> Document excerpt:
....................

Thursday, July 27, 2006


Earthquake this morning:
Local Date: Thursday July 27th, 2006
Local Time: 05:18 AM AKDT
Universal Time: 07/27/2006 13:18:00.556 UTC
Magnitude: 4.89 ML
Latitude: 61.1494
Longitude: -149.5856
Depth: 15 miles (25 km)

And it was only 35 miles from here (12 from Anchorage) which is super close for an earthquake. We've had 5's before that didn't feel as strong simply because they were further away. I was so tired, though, from being up half the night in pain that I fell RIGHT back asleep before comitting to memory how the quake had felt. So all I remember is that it was a hard one, that I heard it coming louder than any quake I'd ever heard, and that it happened. lol. My friend Cassandra sleeps through most quakes (they always seem to happen at night) but my family and I must be pretty sensitive because the sound always alerts us enough that we are awake to gauge the severity of the quake (i.e. duck and cover or not) until it is over and we roll over and fall asleep.

If you've never heard an earthquake, there is no real way to describe it. It's vast, mile stretches of hundreds and hundreds, maybe thousands of feet of rock, gravel, dirt, and who knows what, sliding and grinding against itself. But it's SO huge that you hear it where it starts and then as the earth around the epicenter shifts in domino-like fashion, outward like a ripple, you hear the sound get closer and closer, increasing in volume until it hits YOU. And that all happens in less than a second.
Sometimes the vibrations come casually, like a train rolling by, the ground and everything in the house (and the house itself) starts shaking.... dah-dah-dah-dah-dah-dah-dah dah dah dah dah DAH DAH DAH DAH DAH DAH DAH DAH DAH DAH DAH DAH DAH dah dah dah dah dah da da

Or sometimes you hear it and then BAM!!! it hits and everything is shaking in a sneak-attack quake. Sometimes it is so fast that you don't hear anything at all until it hits.

....................

> What needs to be done:
Transcribe the passage of the earthquake blog post starting with "Thursday, July 27, 2006" and going on through "miles (25 km)". You won't need the entries that come after this text.

Stored items
....................

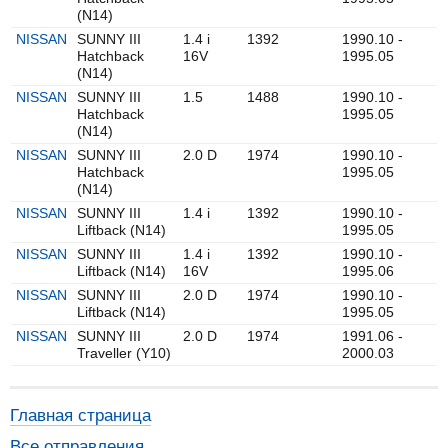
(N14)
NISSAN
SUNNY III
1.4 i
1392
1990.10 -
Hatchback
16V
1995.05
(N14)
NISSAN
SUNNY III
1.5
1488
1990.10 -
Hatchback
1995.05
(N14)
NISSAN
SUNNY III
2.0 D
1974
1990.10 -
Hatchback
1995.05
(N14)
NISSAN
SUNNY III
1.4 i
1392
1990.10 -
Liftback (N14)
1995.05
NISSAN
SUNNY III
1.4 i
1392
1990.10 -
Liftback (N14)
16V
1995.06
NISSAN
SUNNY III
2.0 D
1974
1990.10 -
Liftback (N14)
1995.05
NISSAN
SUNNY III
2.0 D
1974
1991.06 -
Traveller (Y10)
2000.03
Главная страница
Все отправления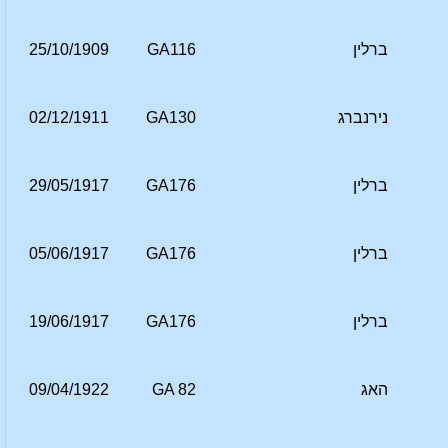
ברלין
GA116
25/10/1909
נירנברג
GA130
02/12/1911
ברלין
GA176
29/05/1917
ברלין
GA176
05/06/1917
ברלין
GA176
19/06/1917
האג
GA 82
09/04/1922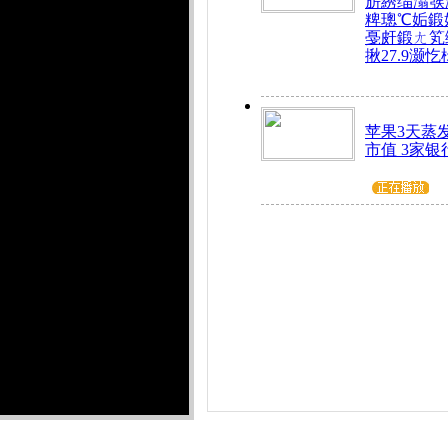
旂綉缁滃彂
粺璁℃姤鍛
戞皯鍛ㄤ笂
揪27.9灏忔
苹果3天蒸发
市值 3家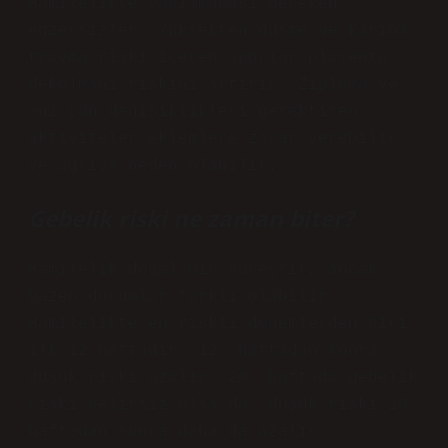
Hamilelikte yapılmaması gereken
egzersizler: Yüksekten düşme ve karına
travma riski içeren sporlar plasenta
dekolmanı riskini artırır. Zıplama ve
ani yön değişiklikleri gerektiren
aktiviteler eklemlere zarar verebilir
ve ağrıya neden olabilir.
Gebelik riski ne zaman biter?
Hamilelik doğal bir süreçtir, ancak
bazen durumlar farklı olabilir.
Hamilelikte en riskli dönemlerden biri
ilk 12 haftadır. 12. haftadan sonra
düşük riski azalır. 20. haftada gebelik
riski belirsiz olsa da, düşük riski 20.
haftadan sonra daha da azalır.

....................

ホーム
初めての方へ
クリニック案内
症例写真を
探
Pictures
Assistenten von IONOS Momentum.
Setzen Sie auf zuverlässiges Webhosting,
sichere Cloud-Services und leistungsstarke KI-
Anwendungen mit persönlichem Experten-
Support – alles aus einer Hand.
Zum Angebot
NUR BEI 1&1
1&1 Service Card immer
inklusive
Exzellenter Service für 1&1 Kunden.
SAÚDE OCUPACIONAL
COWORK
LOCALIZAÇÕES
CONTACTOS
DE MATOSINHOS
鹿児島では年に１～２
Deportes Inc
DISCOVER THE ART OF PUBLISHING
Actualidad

....................

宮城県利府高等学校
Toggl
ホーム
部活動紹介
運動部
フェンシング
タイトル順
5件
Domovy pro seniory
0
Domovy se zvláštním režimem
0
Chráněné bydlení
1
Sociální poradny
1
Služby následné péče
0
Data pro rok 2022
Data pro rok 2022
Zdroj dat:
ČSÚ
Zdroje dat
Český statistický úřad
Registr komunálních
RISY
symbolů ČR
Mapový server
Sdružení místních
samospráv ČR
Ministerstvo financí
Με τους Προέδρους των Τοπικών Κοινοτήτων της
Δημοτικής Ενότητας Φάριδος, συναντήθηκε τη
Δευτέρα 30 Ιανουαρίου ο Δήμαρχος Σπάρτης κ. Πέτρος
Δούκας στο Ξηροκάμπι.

....................

> Worked solution:
Thursday, July 27, 2006


Earthquake this morning:
Local Date: Thursday July 27th, 2006
Local Time: 05:18 AM AKDT
Universal Time: 07/27/2006 13:18:00.556 UTC
Magnitude: 4.89 ML
Latitude: 61.1494
Longitude: -149.5856
Depth: 15 miles (25 km)